Das war der Inhalt unserer heutigen Tour von Ramberg nach Laukvik. Wir starteten bei leichtem Nieselregen und beständigem Wind und kamen dann auf der Südseite der Lofoten heftig ins Schwanken. 10-30 km/h, ständiger Wechsel zwischen Gang 2 und 3. Und Schräglage invers.

Schräglage invers How To:

Man nehme eine 300 kg schwere Maschine samt Fahrer (zwischen 80 und 110 kg), rein windtechnisch sollte das Motorrad einen CW-Wert wie Omas Schrankwand haben.

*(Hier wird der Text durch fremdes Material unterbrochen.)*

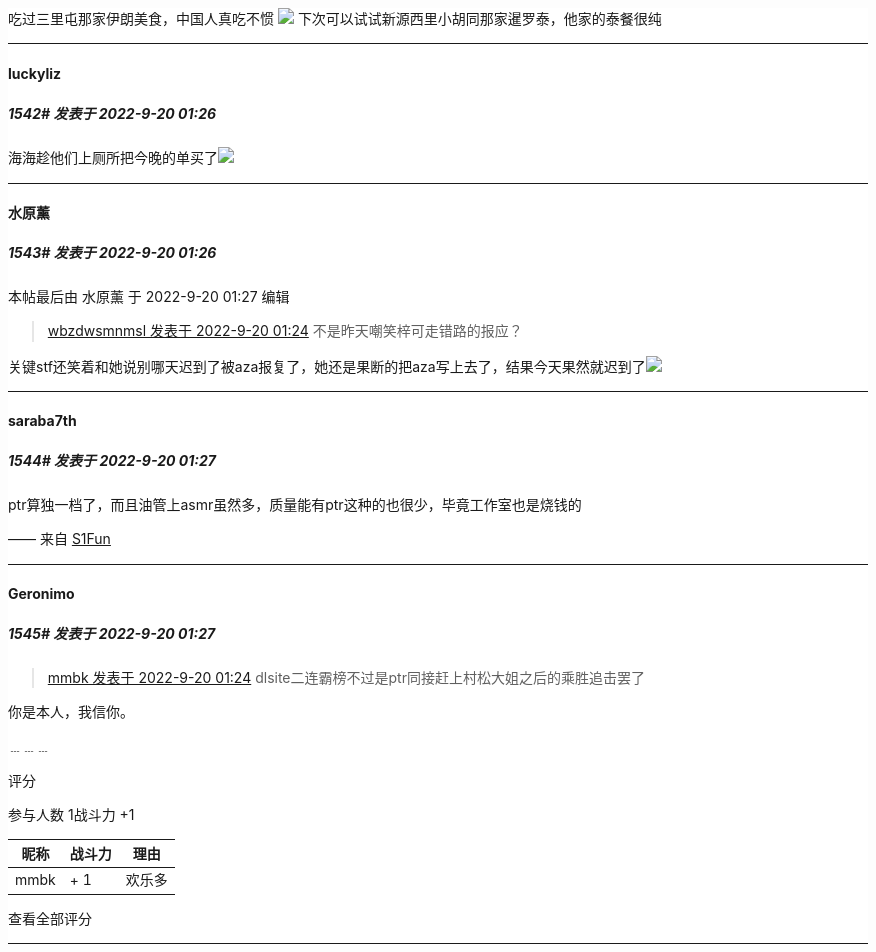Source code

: 吃过三里屯那家伊朗美食，中国人真吃不惯</blockquote>
<img src="https://static.saraba1st.com/image/smiley/face2017/040.png" referrerpolicy="no-referrer"> 下次可以试试新源西里小胡同那家暹罗泰，他家的泰餐很纯

*****

####  luckyliz  
##### 1542#       发表于 2022-9-20 01:26

海海趁他们上厕所把今晚的单买了<img src="https://static.saraba1st.com/image/smiley/face2017/040.png" referrerpolicy="no-referrer">

*****

####  水原薰  
##### 1543#       发表于 2022-9-20 01:26

 本帖最后由 水原薰 于 2022-9-20 01:27 编辑 
<blockquote><a href="httphttps://bbs.saraba1st.com/2b/forum.php?mod=redirect&amp;goto=findpost&amp;pid=57560981&amp;ptid=2095525" target="_blank">wbzdwsmnmsl 发表于 2022-9-20 01:24</a>
不是昨天嘲笑梓可走错路的报应？</blockquote>
关键stf还笑着和她说别哪天迟到了被aza报复了，她还是果断的把aza写上去了，结果今天果然就迟到了<img src="https://static.saraba1st.com/image/smiley/face2017/067.png" referrerpolicy="no-referrer">

*****

####  saraba7th  
##### 1544#       发表于 2022-9-20 01:27

ptr算独一档了，而且油管上asmr虽然多，质量能有ptr这种的也很少，毕竟工作室也是烧钱的

—— 来自 [S1Fun](https://s1fun.koalcat.com)

*****

####  Geronimo  
##### 1545#       发表于 2022-9-20 01:27

<blockquote><a href="httphttps://bbs.saraba1st.com/2b/forum.php?mod=redirect&amp;goto=findpost&amp;pid=57560975&amp;ptid=2095525" target="_blank">mmbk 发表于 2022-9-20 01:24</a>
dlsite二连霸榜不过是ptr同接赶上村松大姐之后的乘胜追击罢了</blockquote>
你是本人，我信你。

﹍﹍﹍

评分

 参与人数 1战斗力 +1

|昵称|战斗力|理由|
|----|---|---|
| mmbk| + 1|欢乐多|

查看全部评分

*****
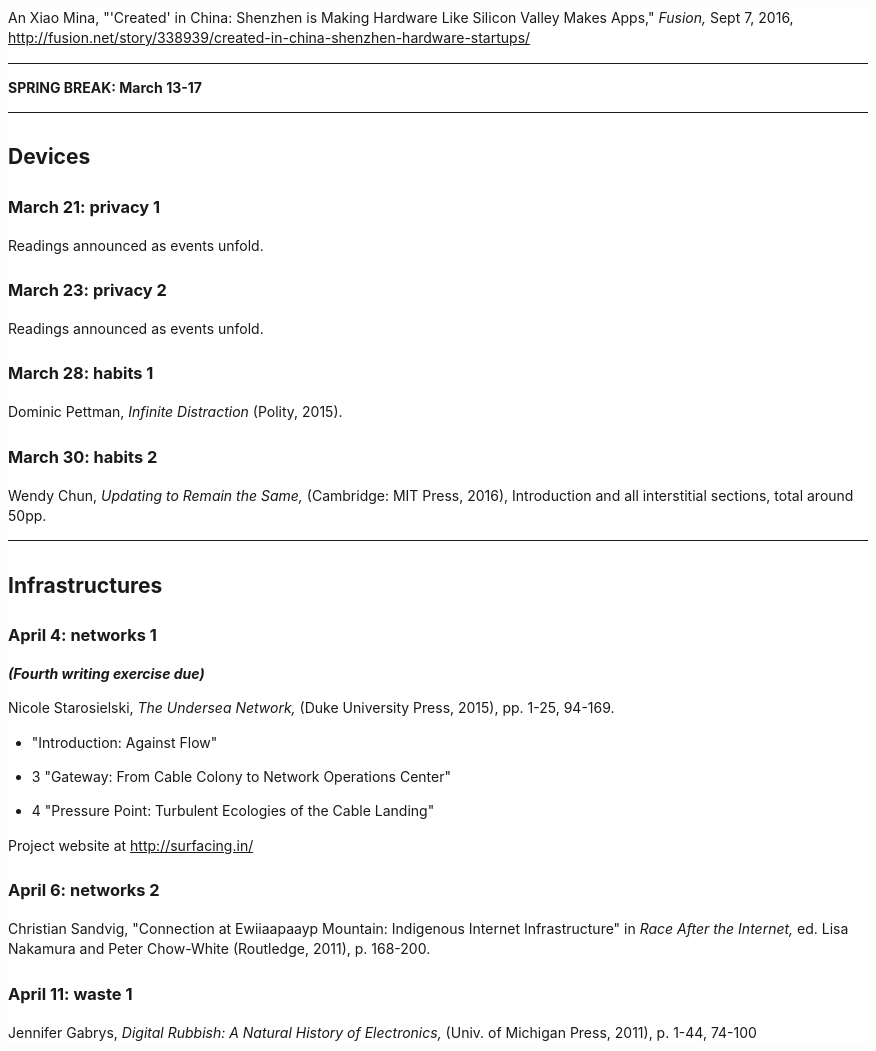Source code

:An Xiao Mina, "'Created' in China: Shenzhen is Making Hardware Like Silicon Valley Makes Apps," *Fusion,* Sept 7, 2016, <http://fusion.net/story/338939/created-in-china-shenzhen-hardware-startups/>

**********************

**SPRING BREAK: March 13-17**

**********************

## Devices

### March 21: privacy 1

Readings announced as events unfold.

### March 23: privacy 2

Readings announced as events unfold.

### March 28: habits 1

Dominic Pettman, *Infinite Distraction* (Polity, 2015).

### March 30: habits 2

Wendy Chun, *Updating to Remain the Same,* (Cambridge: MIT Press, 2016), Introduction and all interstitial sections, total around 50pp.

**********************

## Infrastructures

### April 4: networks 1

**_(Fourth writing exercise due)_**

Nicole Starosielski, *The Undersea Network,* (Duke University Press, 2015), pp. 1-25, 94-169.

- "Introduction: Against Flow"

- 3 "Gateway: From Cable Colony to Network Operations Center"

- 4 "Pressure Point: Turbulent Ecologies of the Cable Landing"

Project website at <http://surfacing.in/>

### April 6: networks 2

Christian Sandvig, "Connection at Ewiiaapaayp Mountain: Indigenous Internet Infrastructure" in *Race After the Internet,* ed. Lisa Nakamura and Peter Chow-White (Routledge, 2011), p. 168-200.

### April 11: waste 1

Jennifer Gabrys, *Digital Rubbish: A Natural History of Electronics,* (Univ. of Michigan Press, 2011), p. 1-44, 74-100
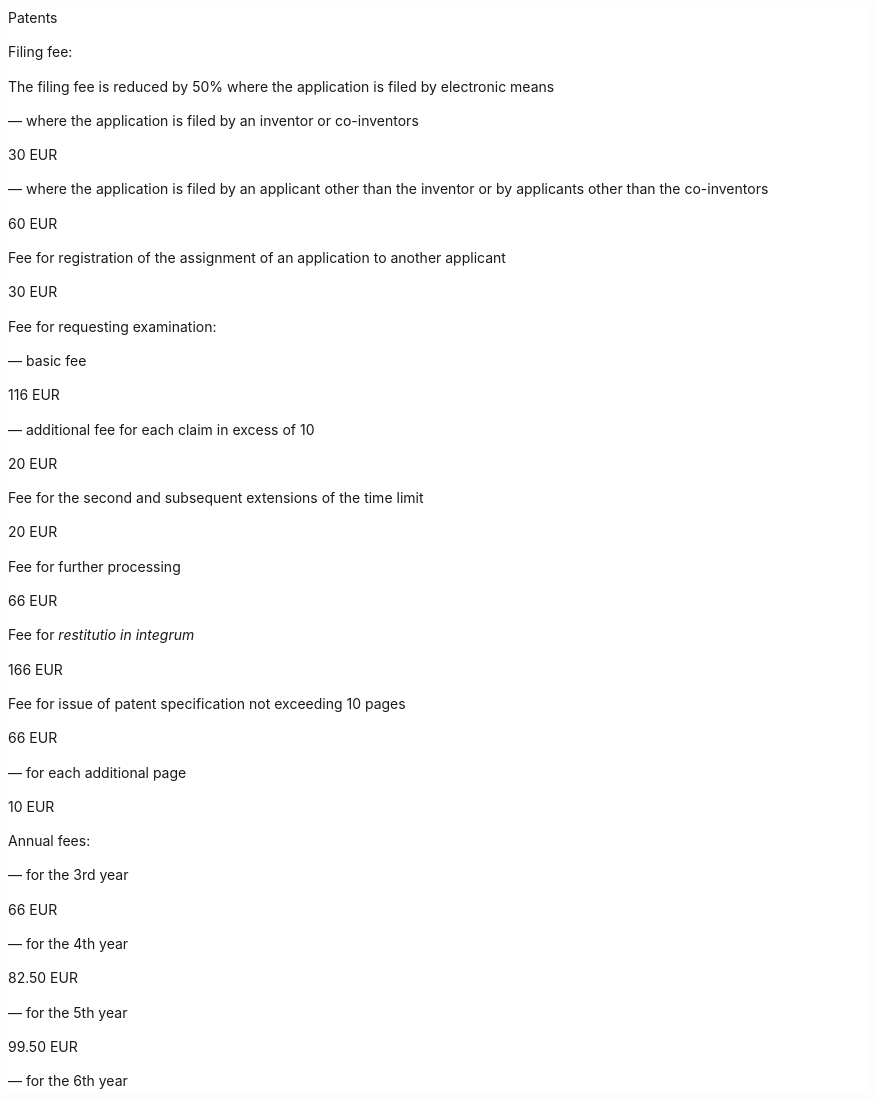 Patents

Filing fee:

The filing fee is reduced by 50% where the application is filed by electronic
means

— where the application is filed by an inventor or co-inventors

30 EUR

— where the application is filed by an applicant other than the inventor or by
applicants other than the co-inventors

60 EUR

Fee for registration of the assignment of an application to another applicant

30 EUR

Fee for requesting examination:

— basic fee

116 EUR

— additional fee for each claim in excess of 10

20 EUR

Fee for the second and subsequent extensions of the time limit

20 EUR

Fee for further processing

66 EUR

Fee for _restitutio in integrum_

166 EUR

Fee for issue of patent specification not exceeding 10 pages

66 EUR

— for each additional page

10 EUR

Annual fees:

— for the 3rd year

66 EUR

— for the 4th year

82.50 EUR

— for the 5th year

99.50 EUR

— for the 6th year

Dazu Wind mit 84 km/h und als Bonbon noch Böen von bis zu 113 km/h. Füße runter, Warnblinker an – alles supi!

Ergebnis: Kurven werden mit negativer Schräglage gefahren. Rechts = Links und Links = Rechts. Ganz einfach.

Glücklicherweise regnete es durchgehend, so erkannte der erfahrene Motorradfahrer schon vor der Kurve ob er sich hinein- oder hinauslehnen musste. Hat schon alles seine Berechtigung ;-).

Zwischendurch gab es für uns noch eine kleine Erholungspause am Buffet eines Campingplatzes.


Dann ging weiter. Kays Tankanzeige wollte ihn mitteilen, dass so langsam mal tanken gehen angesagt ist. Die nächste Tankstelle war gesperrt – nachdem wir weitere 30km ohne jegliche Sicht auf eine Möglichkeit hatten nahmen wir das erste mal den Reservekanister. Bei den oben beschriebenen Bedingungen möchte keiner auf einer 840m langen 60m hohen Brücke stehen bleiben…

Inzwischen ist der Campingplatz erreicht, es gibt nachdem gestrigen Abenteur wieder eine Hütte. So eine Dusche ist was tolles. Und jetzt geht’s angeln!